* **Task**
Go through the material below and count the lines with the string "rivestimento"; the number is the whole answer.

* **Exercise material**
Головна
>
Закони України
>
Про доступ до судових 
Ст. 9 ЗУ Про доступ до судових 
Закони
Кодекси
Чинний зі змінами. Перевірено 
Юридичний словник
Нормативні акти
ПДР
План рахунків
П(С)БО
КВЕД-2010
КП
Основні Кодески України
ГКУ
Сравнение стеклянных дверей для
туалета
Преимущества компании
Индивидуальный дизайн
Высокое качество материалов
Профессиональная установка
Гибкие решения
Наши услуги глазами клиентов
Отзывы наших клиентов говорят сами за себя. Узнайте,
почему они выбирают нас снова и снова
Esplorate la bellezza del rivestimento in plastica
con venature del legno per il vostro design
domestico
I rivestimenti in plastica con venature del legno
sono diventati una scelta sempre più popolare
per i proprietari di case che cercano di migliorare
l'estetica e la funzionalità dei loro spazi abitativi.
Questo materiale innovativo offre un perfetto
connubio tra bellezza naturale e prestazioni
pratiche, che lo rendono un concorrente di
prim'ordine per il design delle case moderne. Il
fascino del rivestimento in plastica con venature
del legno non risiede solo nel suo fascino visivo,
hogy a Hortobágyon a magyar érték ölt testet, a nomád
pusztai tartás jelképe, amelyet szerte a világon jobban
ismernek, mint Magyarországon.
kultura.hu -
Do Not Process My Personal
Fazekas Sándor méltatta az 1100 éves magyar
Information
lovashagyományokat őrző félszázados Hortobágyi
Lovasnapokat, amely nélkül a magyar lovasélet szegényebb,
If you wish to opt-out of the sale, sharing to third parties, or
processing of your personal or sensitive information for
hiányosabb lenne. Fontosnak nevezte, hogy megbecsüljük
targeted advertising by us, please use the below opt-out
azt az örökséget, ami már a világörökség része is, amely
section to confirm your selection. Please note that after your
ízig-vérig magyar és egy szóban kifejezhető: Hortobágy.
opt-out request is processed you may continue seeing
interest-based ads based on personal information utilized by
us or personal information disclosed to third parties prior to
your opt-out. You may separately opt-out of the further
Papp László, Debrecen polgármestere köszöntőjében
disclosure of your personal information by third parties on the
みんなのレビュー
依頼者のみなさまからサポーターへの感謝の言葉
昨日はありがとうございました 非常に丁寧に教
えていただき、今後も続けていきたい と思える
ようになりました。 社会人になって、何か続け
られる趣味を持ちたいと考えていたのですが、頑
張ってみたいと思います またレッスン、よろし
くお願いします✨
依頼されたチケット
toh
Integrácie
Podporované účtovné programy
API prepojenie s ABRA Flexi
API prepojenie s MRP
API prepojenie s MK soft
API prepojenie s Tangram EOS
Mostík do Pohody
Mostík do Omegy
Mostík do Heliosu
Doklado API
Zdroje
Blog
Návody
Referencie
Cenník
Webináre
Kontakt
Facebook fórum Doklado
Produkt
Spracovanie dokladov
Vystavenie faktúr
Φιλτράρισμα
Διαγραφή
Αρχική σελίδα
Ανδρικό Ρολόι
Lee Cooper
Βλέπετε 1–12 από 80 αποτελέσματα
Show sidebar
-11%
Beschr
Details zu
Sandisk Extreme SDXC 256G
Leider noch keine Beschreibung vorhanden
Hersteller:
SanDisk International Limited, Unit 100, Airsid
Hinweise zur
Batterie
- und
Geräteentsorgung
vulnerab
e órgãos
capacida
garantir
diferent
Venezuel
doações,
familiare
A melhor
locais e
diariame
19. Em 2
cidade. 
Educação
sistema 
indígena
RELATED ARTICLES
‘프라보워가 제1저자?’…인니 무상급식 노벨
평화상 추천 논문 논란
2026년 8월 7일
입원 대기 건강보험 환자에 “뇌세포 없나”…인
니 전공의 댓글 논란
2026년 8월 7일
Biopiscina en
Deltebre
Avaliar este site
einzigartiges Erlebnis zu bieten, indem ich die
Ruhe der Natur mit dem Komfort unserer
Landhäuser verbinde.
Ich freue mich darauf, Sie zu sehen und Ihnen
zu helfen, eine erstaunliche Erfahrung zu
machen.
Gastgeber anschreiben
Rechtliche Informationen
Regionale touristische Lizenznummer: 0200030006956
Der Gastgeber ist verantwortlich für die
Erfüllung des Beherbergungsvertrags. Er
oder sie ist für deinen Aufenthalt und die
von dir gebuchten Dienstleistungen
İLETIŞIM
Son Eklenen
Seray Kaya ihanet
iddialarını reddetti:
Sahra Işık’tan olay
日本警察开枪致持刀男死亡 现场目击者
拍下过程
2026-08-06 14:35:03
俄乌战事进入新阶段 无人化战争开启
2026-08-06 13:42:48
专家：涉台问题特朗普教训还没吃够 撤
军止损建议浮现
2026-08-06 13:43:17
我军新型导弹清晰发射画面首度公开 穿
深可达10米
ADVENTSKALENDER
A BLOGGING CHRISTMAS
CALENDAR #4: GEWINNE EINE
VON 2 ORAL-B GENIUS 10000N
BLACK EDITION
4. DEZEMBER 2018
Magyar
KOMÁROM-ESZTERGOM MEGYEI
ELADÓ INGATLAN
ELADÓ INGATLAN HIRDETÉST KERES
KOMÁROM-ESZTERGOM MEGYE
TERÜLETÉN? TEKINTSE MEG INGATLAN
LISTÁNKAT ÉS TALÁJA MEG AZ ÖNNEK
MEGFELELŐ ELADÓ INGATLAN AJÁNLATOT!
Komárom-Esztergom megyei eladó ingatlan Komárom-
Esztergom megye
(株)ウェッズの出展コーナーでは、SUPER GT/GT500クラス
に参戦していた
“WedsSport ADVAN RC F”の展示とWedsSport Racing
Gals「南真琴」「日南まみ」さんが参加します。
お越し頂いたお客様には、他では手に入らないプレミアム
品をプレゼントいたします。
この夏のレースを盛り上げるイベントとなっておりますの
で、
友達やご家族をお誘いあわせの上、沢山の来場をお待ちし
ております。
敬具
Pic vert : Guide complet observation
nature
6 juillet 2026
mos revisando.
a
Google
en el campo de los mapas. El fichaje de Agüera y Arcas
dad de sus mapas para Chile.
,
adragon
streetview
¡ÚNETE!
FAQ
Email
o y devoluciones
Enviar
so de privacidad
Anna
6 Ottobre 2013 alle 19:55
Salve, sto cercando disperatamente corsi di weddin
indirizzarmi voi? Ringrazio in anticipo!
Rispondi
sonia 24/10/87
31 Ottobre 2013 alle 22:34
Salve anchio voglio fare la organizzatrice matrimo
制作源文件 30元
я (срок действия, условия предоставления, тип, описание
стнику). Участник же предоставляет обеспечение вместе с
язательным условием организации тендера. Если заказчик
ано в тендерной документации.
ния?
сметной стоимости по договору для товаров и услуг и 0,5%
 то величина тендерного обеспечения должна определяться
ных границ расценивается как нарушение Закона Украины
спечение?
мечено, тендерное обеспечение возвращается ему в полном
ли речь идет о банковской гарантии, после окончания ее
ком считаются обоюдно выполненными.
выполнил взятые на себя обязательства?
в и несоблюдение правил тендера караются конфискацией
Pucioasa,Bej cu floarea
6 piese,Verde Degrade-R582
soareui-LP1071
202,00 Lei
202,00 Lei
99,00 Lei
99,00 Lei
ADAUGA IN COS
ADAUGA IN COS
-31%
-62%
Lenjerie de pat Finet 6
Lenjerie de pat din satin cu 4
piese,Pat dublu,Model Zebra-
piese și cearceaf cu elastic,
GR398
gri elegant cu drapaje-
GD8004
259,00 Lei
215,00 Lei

* **Expected output**
2